Bug 17363 – @safety hole due to $ caching in slice expressions

Status
RESOLVED
Resolution
INVALID
Severity
normal
Priority
P1
Component
dmd
Product
D
Version
D2
Platform
All
OS
All
Creation time
2017-05-01T18:36:41Z
Last change time
2018-03-11T05:16:10Z
Keywords
safe
Assigned to
No Owner
Creator
kinke
See also
https://issues.dlang.org/show_bug.cgi?id=17364

Comments

Comment #0 by kinke — 2017-05-01T18:36:41Z
When loading and caching $ once for a slice expression before evaluating the bounds expressions, it isn't updated due to potential side effects on the slicee when evaluating upper and lower bounds expressions, leading to invalid bounds checks and memory corruption potential in @safe code: ``` @safe: int[] globalArray; int getLowerBound() { globalArray = [ 666 ]; return 0; } void main() { globalArray = new int[256]; auto r = globalArray[getLowerBound() .. $]; assert(r[0] == 666); assert(r.length == 256); // BUG, should be 1 r[] = 123; // oops } ``` GDC and LDC don't cache $ and thus don't suffer from this issue.
Comment #1 by dfj1esp02 — 2017-05-03T09:25:35Z
The slice should be loaded before evaluation of slice arguments, then length is safe to cache, see issue 17364.
Comment #2 by kinke — 2017-05-03T19:21:20Z
> The slice should be loaded before evaluation of slice arguments, then length > is safe to cache, see issue 17364. Your argument for loading & caching length and pointer before evaluating the bounds expressions being? I mean it's perfectly safe and IMHO less awkward the other way around, loading the current length for each $ and loading the base pointer after evaluating the bounds expressions, with full side effects visibility for lvalue slicees. People do come up with (arguably bad) code where this matters: https://github.com/ldc-developers/ldc/issues/1433
Comment #3 by dfj1esp02 — 2017-05-04T09:36:44Z
Because you can't resolve $ before loading the array, therefore loading before resolution is the only way to do it.
Comment #4 by bugzilla — 2018-03-11T00:47:30Z
The only safe solution is for s[a..b] is to evaluate a and b first, then s.
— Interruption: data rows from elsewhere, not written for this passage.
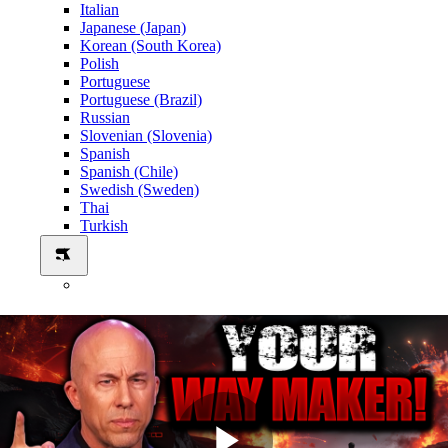
Italian
Japanese (Japan)
Korean (South Korea)
Polish
Portuguese
Portuguese (Brazil)
Russian
Slovenian (Slovenia)
Spanish
Spanish (Chile)
Swedish (Sweden)
Thai
Turkish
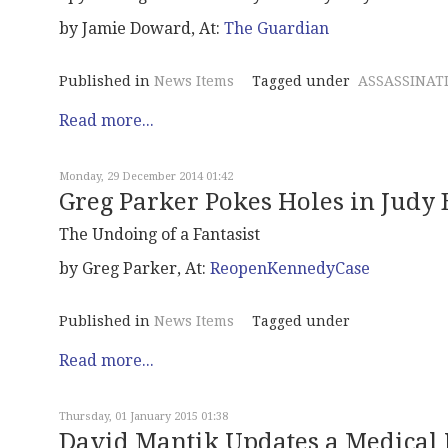
by Jamie Doward, At:
The Guardian
Published in
News Items
Tagged under
ASSASSINAT
Read more...
Monday, 29 December 2014 01:42
Greg Parker Pokes Holes in Judy 
The Undoing of a Fantasist
by Greg Parker, At:
ReopenKennedyCase
Published in
News Items
Tagged under
Read more...
Thursday, 01 January 2015 01:38
David Mantik Updates a Medical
Then the slice will be array bounds checked safely if it got resized. (Currently, s is evaluated first.)
Comment #5 by bugzilla — 2018-03-11T05:16:10Z
I don't think there is a solution to this problem. Consider: a()[b($)..c($)] where a, b, c are functions with side effects that change the length of the array, and the calls to b and c depend on the $, the length of the array. Each function can only be called once, because they have side effects. In order to get $, a() has to be called. But b($) and c($) both change the value of $, so no ordering is correct. However, it is not memory unsafe, because reallocating the array is memory safe even if other references to that array remain. I'm marking this as INVALID because 1) there is no solution, cache or no cache, and 2) it is not memory unsafe. It's just buggy code.